I'm developing a Facebook application that uses SimpleDB to store its data, but I've realized Amazon does not provide a way to backup that data (at least that I know of)
And SimpleDB is slow. You can get about 4 lists per second, each list of 100 records. Not a good way to backup tons of records.
I found some services in the web that offer to do the backup for you, but I'm not comfortable about giving them my AWS Credentials.
So I though about using threads. Problem is that if you do a select for all the keys in the domain, you need to wait for the next_token value of the first page in order to process the second page and so on.
A solution I was thinking for this was to have a new attribute based on the last 2 digits of the Facebook id.

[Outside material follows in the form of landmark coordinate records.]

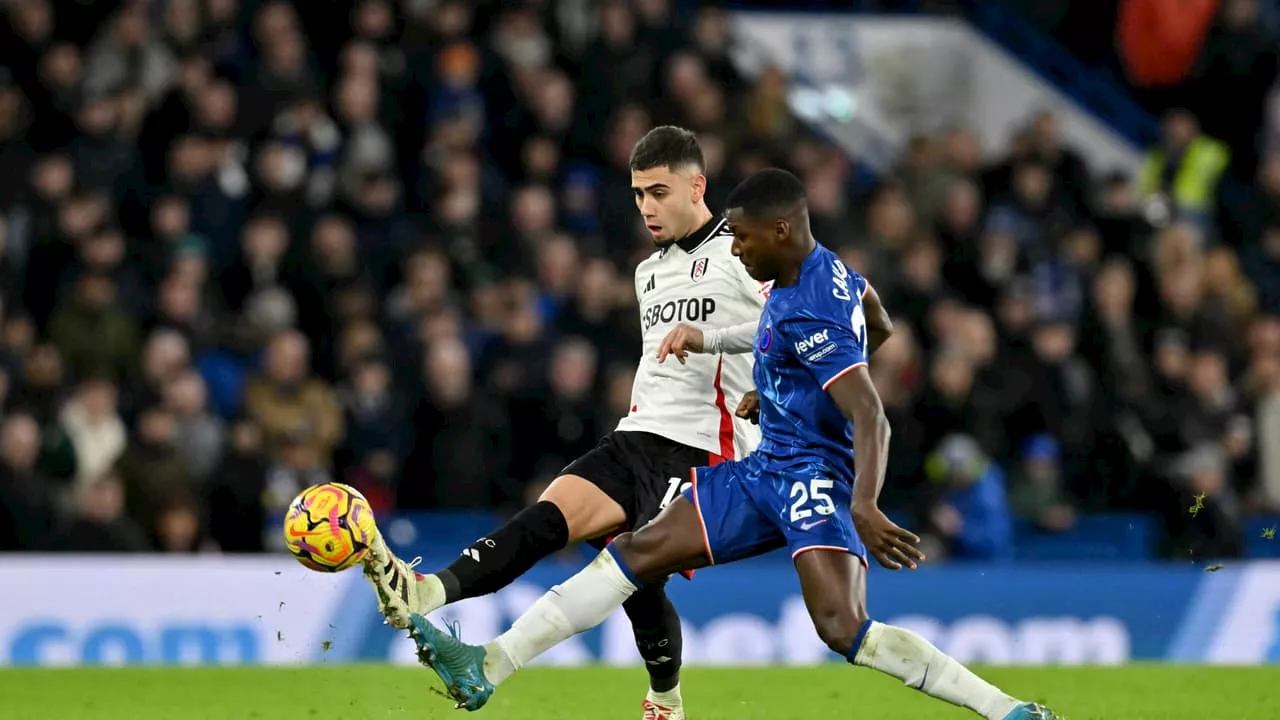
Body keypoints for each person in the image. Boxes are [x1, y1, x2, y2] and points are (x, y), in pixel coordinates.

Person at [402, 168, 1061, 720]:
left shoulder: (810, 306)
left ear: (780, 232)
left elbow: (871, 413)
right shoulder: (827, 268)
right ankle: (489, 662)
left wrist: (864, 503)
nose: (736, 250)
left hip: (812, 479)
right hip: (763, 465)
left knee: (842, 630)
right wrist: (782, 384)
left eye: (743, 239)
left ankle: (1007, 711)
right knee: (635, 552)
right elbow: (878, 319)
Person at [362, 126, 770, 720]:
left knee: (628, 565)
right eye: (637, 195)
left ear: (696, 185)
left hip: (706, 450)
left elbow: (799, 323)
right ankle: (428, 592)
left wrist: (769, 384)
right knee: (549, 520)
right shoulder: (647, 273)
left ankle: (502, 666)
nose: (646, 208)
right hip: (636, 436)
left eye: (658, 192)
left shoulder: (743, 249)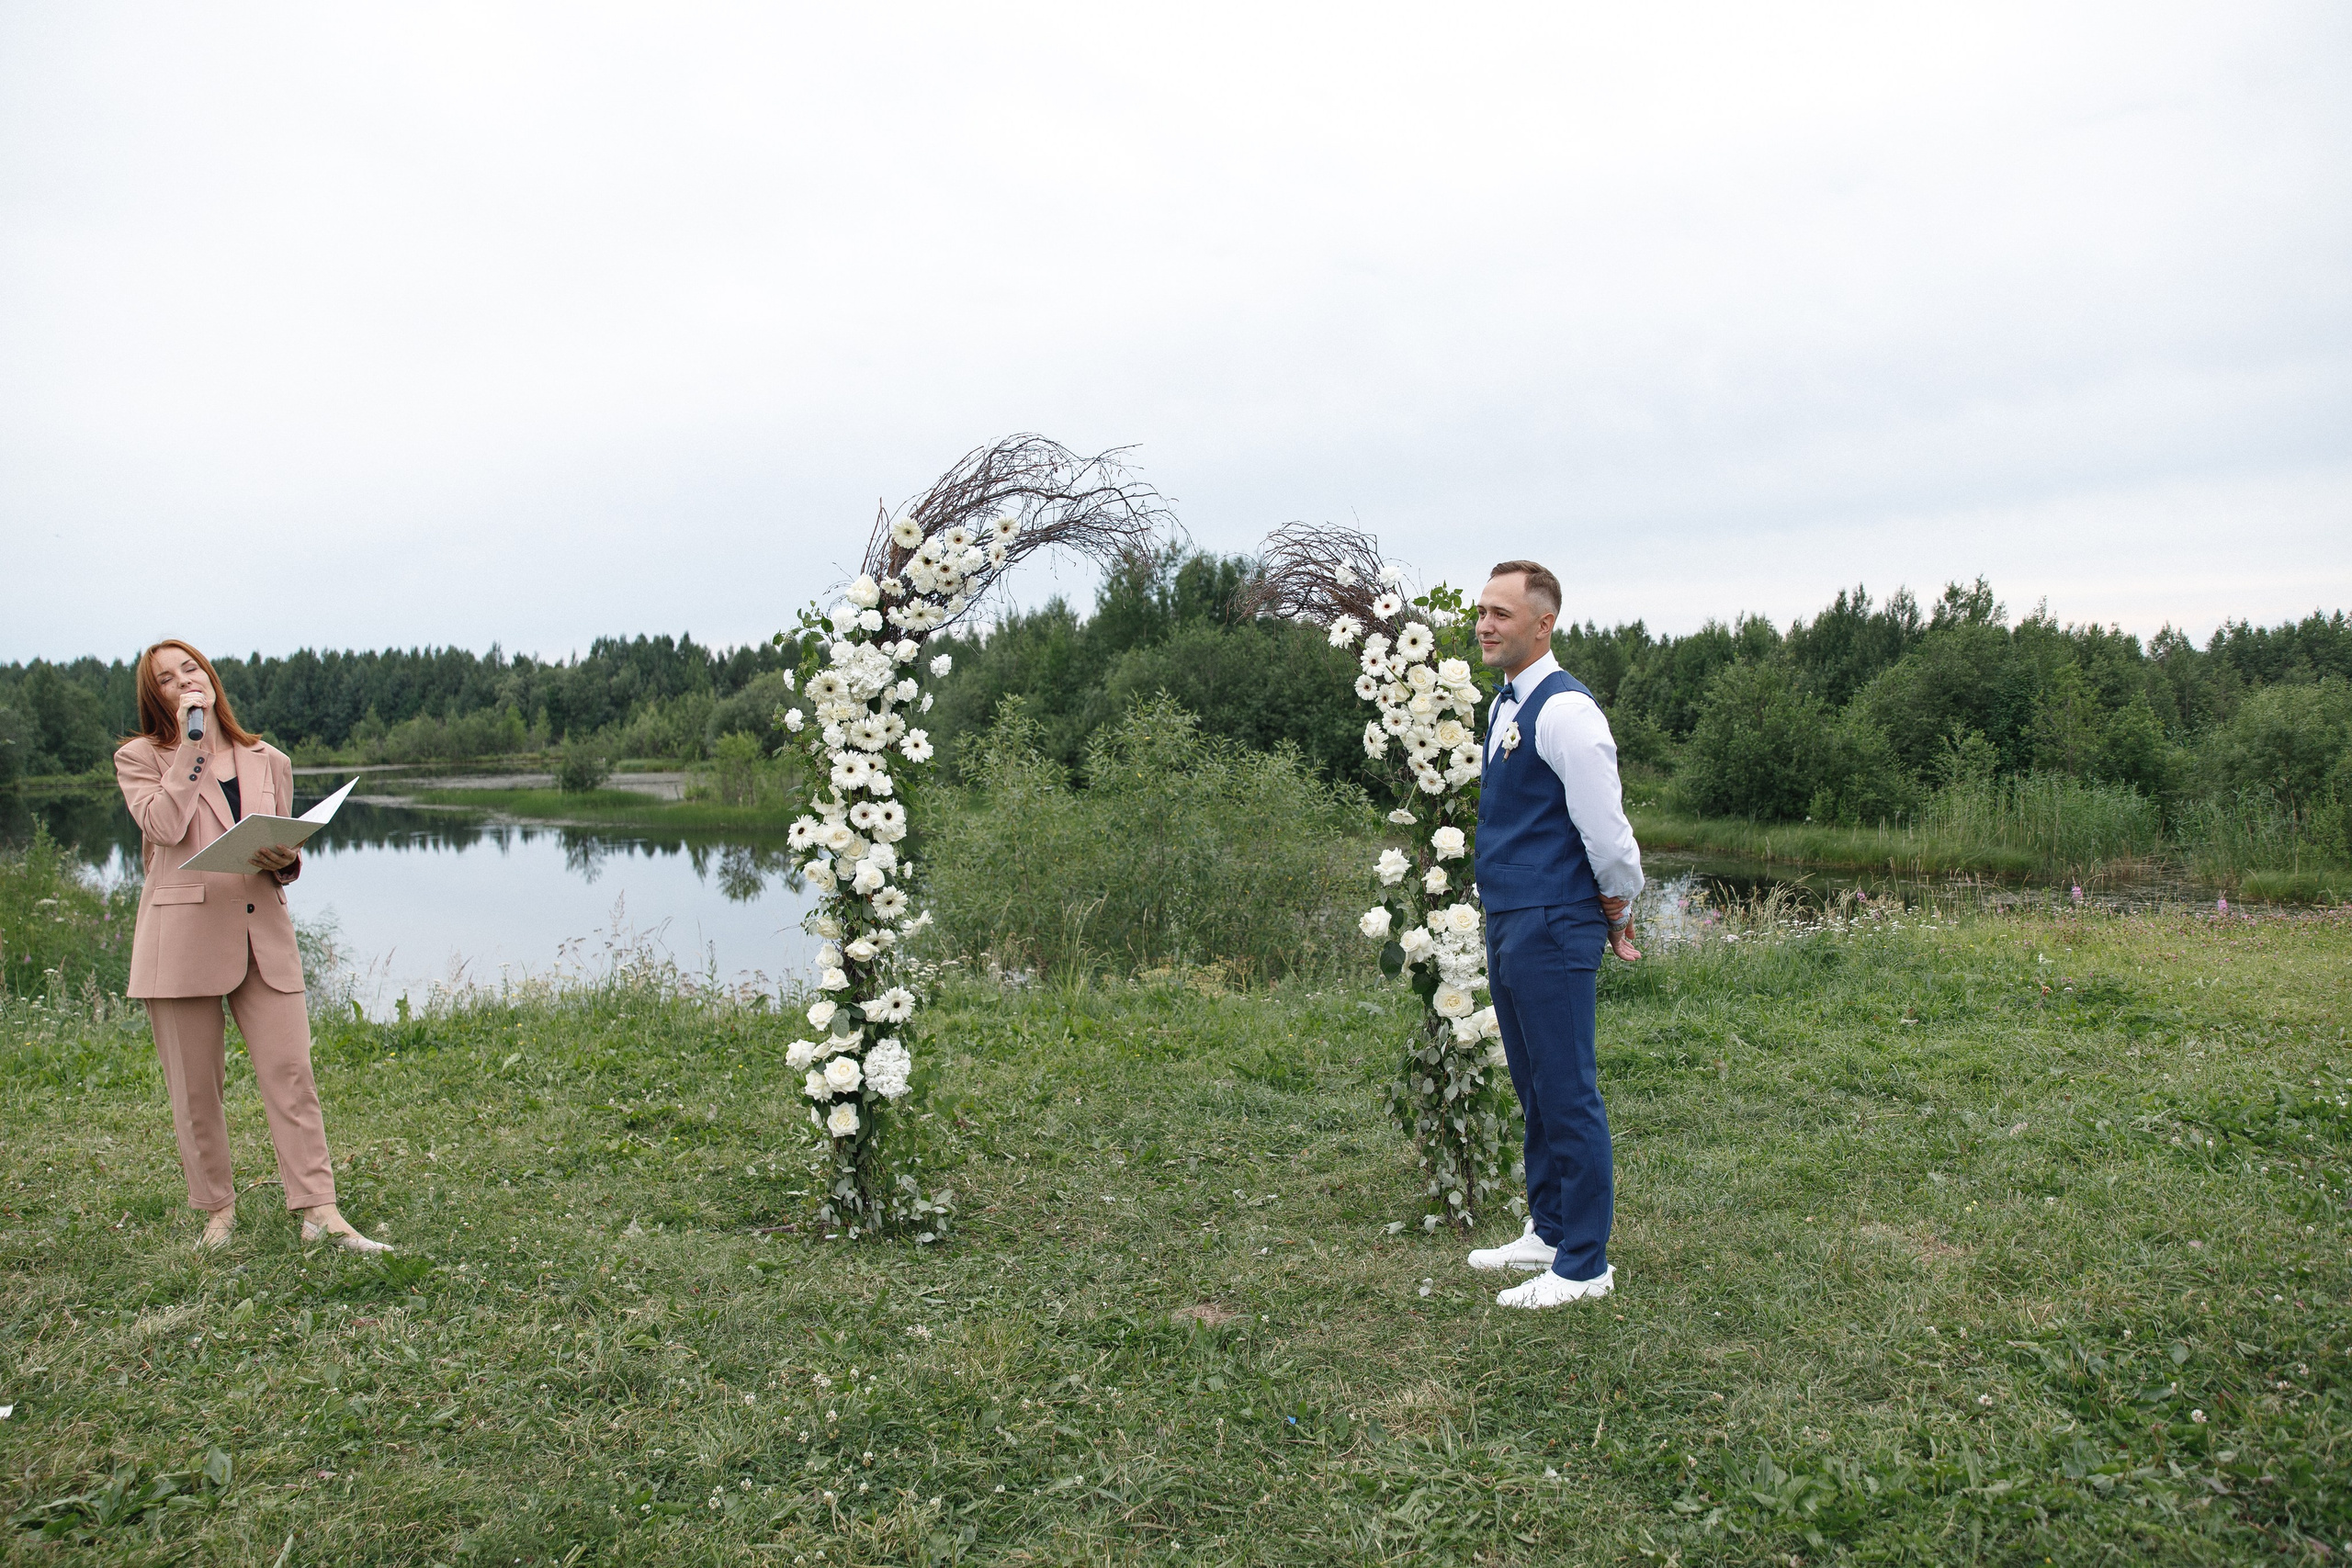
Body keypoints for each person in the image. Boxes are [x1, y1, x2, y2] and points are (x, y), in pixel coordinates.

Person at [112, 639, 388, 1254]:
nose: (184, 680)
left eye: (191, 668)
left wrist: (286, 859)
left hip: (262, 933)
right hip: (180, 939)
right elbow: (163, 827)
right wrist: (192, 744)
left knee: (292, 1073)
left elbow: (281, 852)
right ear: (156, 697)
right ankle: (218, 1212)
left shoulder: (270, 760)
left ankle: (320, 1211)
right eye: (167, 678)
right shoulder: (139, 757)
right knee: (195, 1088)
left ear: (211, 676)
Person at [1464, 561, 1642, 1309]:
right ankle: (1549, 1228)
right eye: (1482, 611)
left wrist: (1618, 912)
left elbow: (1609, 835)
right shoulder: (1505, 704)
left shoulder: (1567, 712)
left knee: (1567, 1089)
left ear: (1544, 623)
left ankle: (1584, 1264)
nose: (1485, 624)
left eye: (1501, 613)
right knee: (1533, 1083)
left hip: (1554, 919)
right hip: (1511, 915)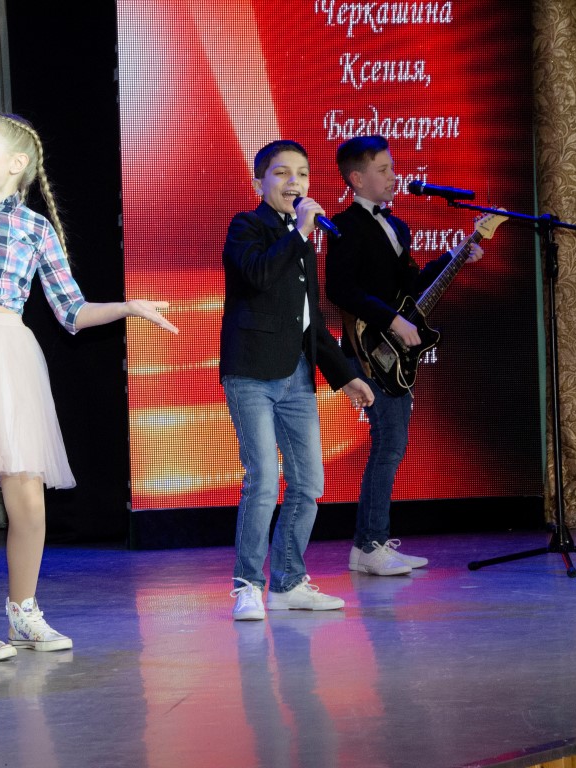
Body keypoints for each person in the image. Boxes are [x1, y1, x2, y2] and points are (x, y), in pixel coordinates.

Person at [0, 113, 178, 662]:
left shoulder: (36, 229)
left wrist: (128, 307)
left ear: (16, 164)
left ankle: (23, 612)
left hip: (10, 352)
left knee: (27, 493)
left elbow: (71, 311)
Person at [220, 139, 375, 621]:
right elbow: (257, 275)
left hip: (297, 376)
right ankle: (248, 585)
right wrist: (301, 232)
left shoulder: (301, 241)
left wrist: (345, 376)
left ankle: (288, 582)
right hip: (251, 373)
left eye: (303, 173)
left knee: (308, 483)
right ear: (258, 183)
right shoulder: (247, 227)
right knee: (264, 481)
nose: (295, 182)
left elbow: (310, 321)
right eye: (282, 173)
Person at [324, 134, 482, 576]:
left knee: (391, 444)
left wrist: (455, 256)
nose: (394, 176)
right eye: (384, 170)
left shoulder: (398, 227)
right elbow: (341, 289)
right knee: (389, 443)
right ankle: (369, 546)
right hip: (367, 351)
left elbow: (412, 289)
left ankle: (369, 545)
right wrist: (392, 321)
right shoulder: (344, 225)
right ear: (357, 179)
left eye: (392, 168)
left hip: (392, 353)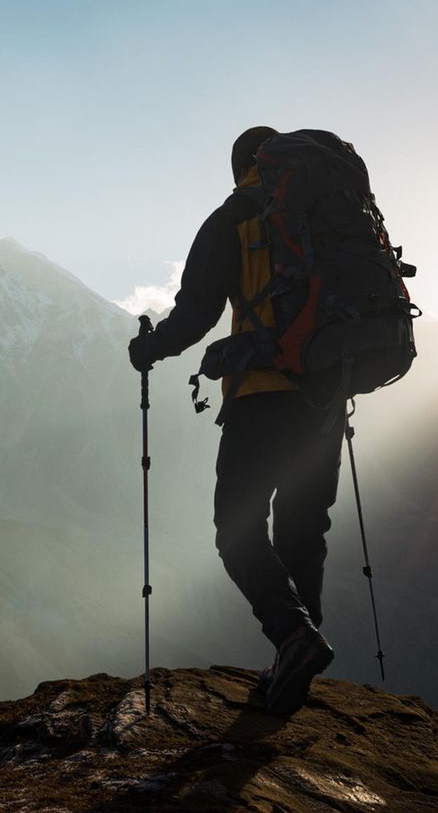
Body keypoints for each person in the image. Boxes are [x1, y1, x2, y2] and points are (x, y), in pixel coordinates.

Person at [128, 125, 344, 715]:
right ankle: (295, 658)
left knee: (237, 529)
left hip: (262, 394)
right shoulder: (330, 215)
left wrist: (149, 350)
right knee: (302, 529)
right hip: (327, 400)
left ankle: (294, 638)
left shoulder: (236, 217)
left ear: (240, 167)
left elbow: (197, 312)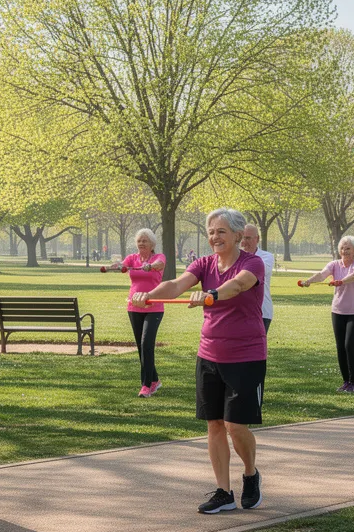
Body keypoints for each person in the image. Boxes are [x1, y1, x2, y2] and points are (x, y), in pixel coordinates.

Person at [132, 208, 266, 514]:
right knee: (215, 424)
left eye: (221, 232)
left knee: (235, 424)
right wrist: (149, 294)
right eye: (210, 232)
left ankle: (250, 474)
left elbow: (239, 285)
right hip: (209, 354)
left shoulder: (252, 263)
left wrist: (212, 294)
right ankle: (224, 492)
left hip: (246, 354)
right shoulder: (204, 263)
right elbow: (177, 285)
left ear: (236, 235)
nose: (214, 237)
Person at [301, 235, 354, 393]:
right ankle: (345, 381)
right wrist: (309, 281)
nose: (344, 250)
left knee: (349, 345)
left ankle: (353, 383)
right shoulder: (334, 265)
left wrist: (341, 281)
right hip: (338, 311)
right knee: (340, 347)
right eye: (342, 248)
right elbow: (322, 274)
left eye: (348, 248)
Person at [110, 229, 167, 397]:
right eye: (139, 240)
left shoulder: (158, 257)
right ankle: (155, 380)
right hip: (134, 305)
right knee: (141, 346)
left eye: (145, 240)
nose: (141, 243)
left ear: (152, 244)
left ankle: (146, 385)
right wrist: (118, 266)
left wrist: (149, 266)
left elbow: (159, 265)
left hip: (153, 306)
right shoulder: (132, 258)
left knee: (147, 344)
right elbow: (124, 264)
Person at [240, 224, 276, 333]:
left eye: (248, 238)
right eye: (242, 238)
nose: (244, 242)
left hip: (262, 312)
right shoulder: (234, 257)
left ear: (257, 239)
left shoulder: (266, 257)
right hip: (239, 312)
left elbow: (253, 273)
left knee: (255, 349)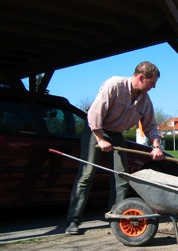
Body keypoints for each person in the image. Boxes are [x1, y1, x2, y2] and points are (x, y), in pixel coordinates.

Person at [66, 61, 164, 235]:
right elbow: (94, 113)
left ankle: (116, 218)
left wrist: (156, 146)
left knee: (121, 176)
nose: (154, 87)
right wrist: (100, 139)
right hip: (95, 130)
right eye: (152, 82)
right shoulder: (114, 85)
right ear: (141, 77)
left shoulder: (145, 100)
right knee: (87, 175)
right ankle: (73, 221)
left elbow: (150, 125)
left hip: (117, 135)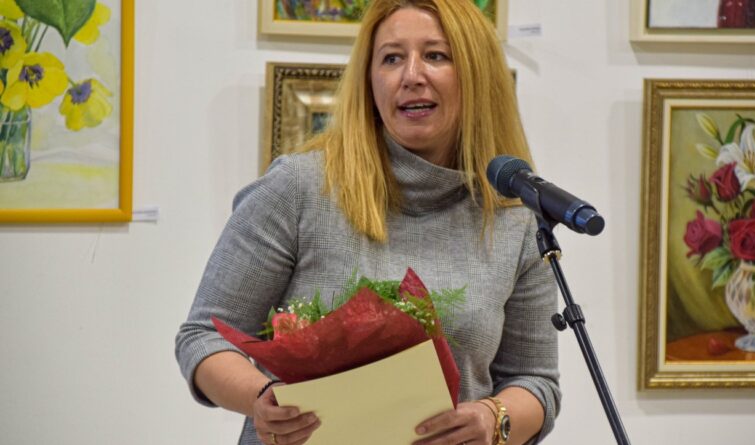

So I'd start a thread with a select for "00", another for "01", and so on, potentially having the possibility of running 100 threads and doing backups much faster (at least in theory). A related solution would be to split that domain into 100 domains (so I can backup each one individually), but that would break some of the selects I need to do. Another solution, probably more PHP friendly, would be to use a cron job to backup lets say 10,000 records and save "next_token", then the next job starts at next_token, etc.
Does anyone have a better solution for this? If its a PHP solution it'd be great, but if it involves something else its welcome anyway.
PS: before you mention it, as far as I know, PHP is still not thread safe. And I'm aware that unless I stop the writes during the backup, there will be some consistency problems, but I'm not too worried about it in this particular case.